A UK car plant had a record-breaking year in 2011, it was announced today.
The Nissan plant in Sunderland in north east England made a total of 480,485 vehicles last year.
That beat the company's previous record of 423,262 set in 2010 when Sunderland became the first UK plant to exceed the 400,000 mark.
The 2011 figures for Sunderland reflected the first full year of production of the Juke model as well as 24-hour production of the Qashqai and Qashqai+2.
In 2011, the Sunderland plant turned out 244,298 Qashqais, 56,979 Qashqai+2s, 132,606 Jukes and 46,602 units of the Nissan Note.
The number of jobs at Sunderland also reached an all-time high, with 5,462 people directly employed on site.

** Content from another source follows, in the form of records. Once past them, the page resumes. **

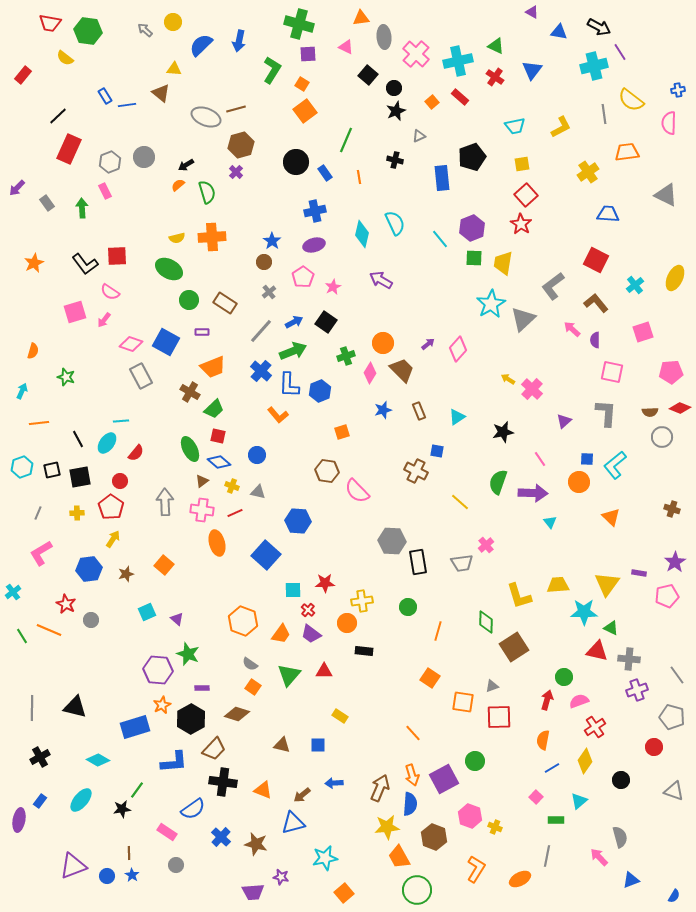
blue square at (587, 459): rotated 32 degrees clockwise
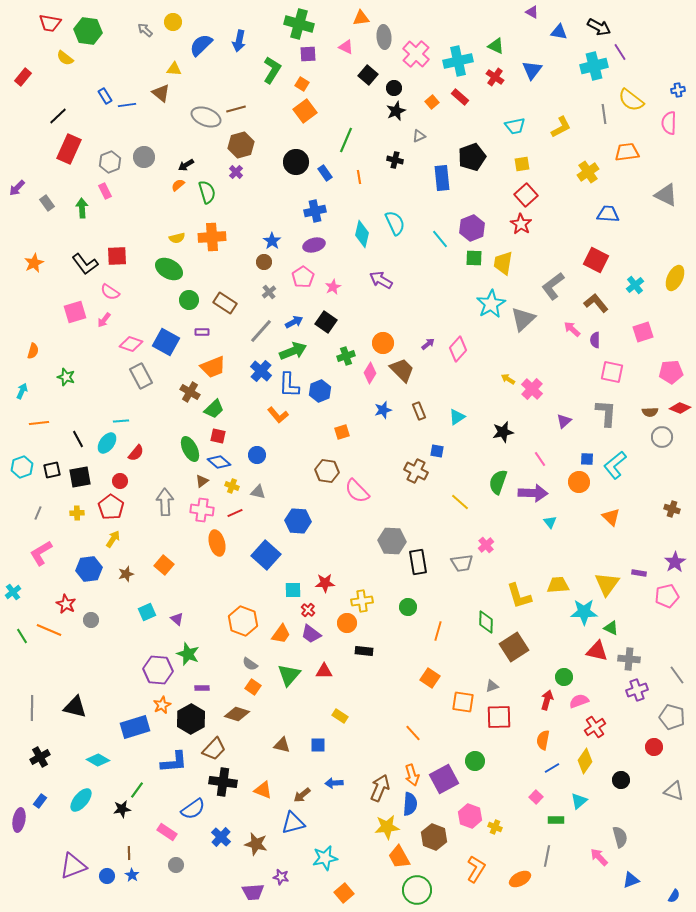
red rectangle at (23, 75): moved 2 px down
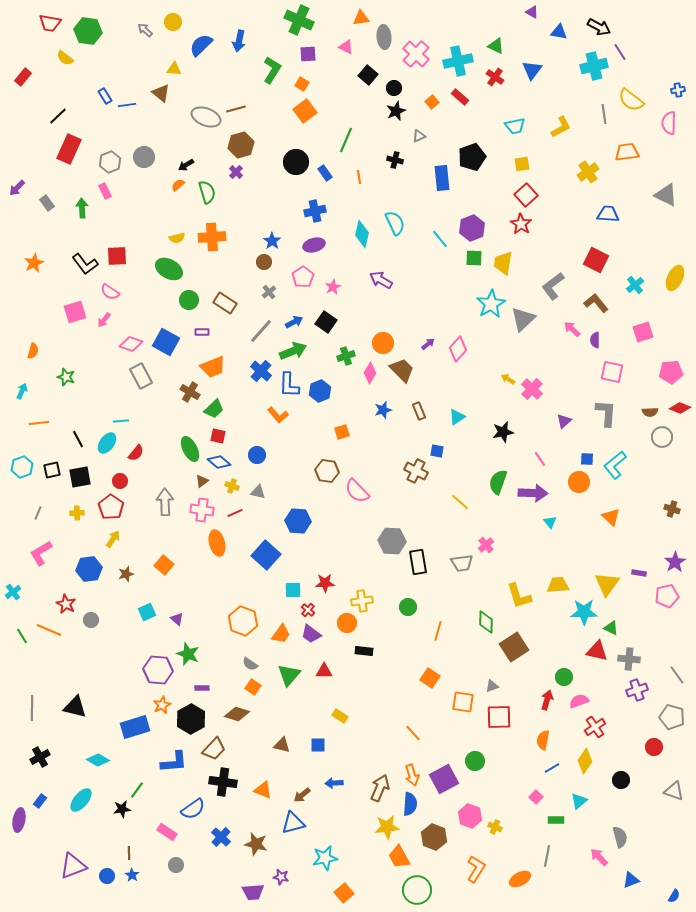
green cross at (299, 24): moved 4 px up; rotated 8 degrees clockwise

Last year also saw the production, in January, of the plant's six millionth vehicle.
Nissan's UK manufacturing vice president Kevin Fitzpatrick said: "Our 25th anniversary year will go down in UK car production history and all our staff can be proud of the many milestones we have passed.
"Our 26th year promises to be equally exciting, as we launch the new battery plant at Sunderland and prepare the plant for production of the 100%Nissan Leaf alongside the Qashqai, Juke and Note."
Paul Everitt, chief executive of the Society of Motor Manufacturers and Traders, said: "Many congratulations to the Nissan team for achieving record-breaking production volumes.
"They demonstrate the strength of UK automotive manufacturing which continues to buck the economic trend, outperforming 2010 by an anticipated 6%."
He went on: "2011 saw the UK attract a remarkable level of investment, with global vehicle manufacturers committing in excess of £4 billion to plants and facilities securing future model production and employment.
"Despite the uncertainty within the eurozone, there is real confidence in the future of UK manufacturing and it will make an increasing contribution to exports, economic growth and employment in the coming years."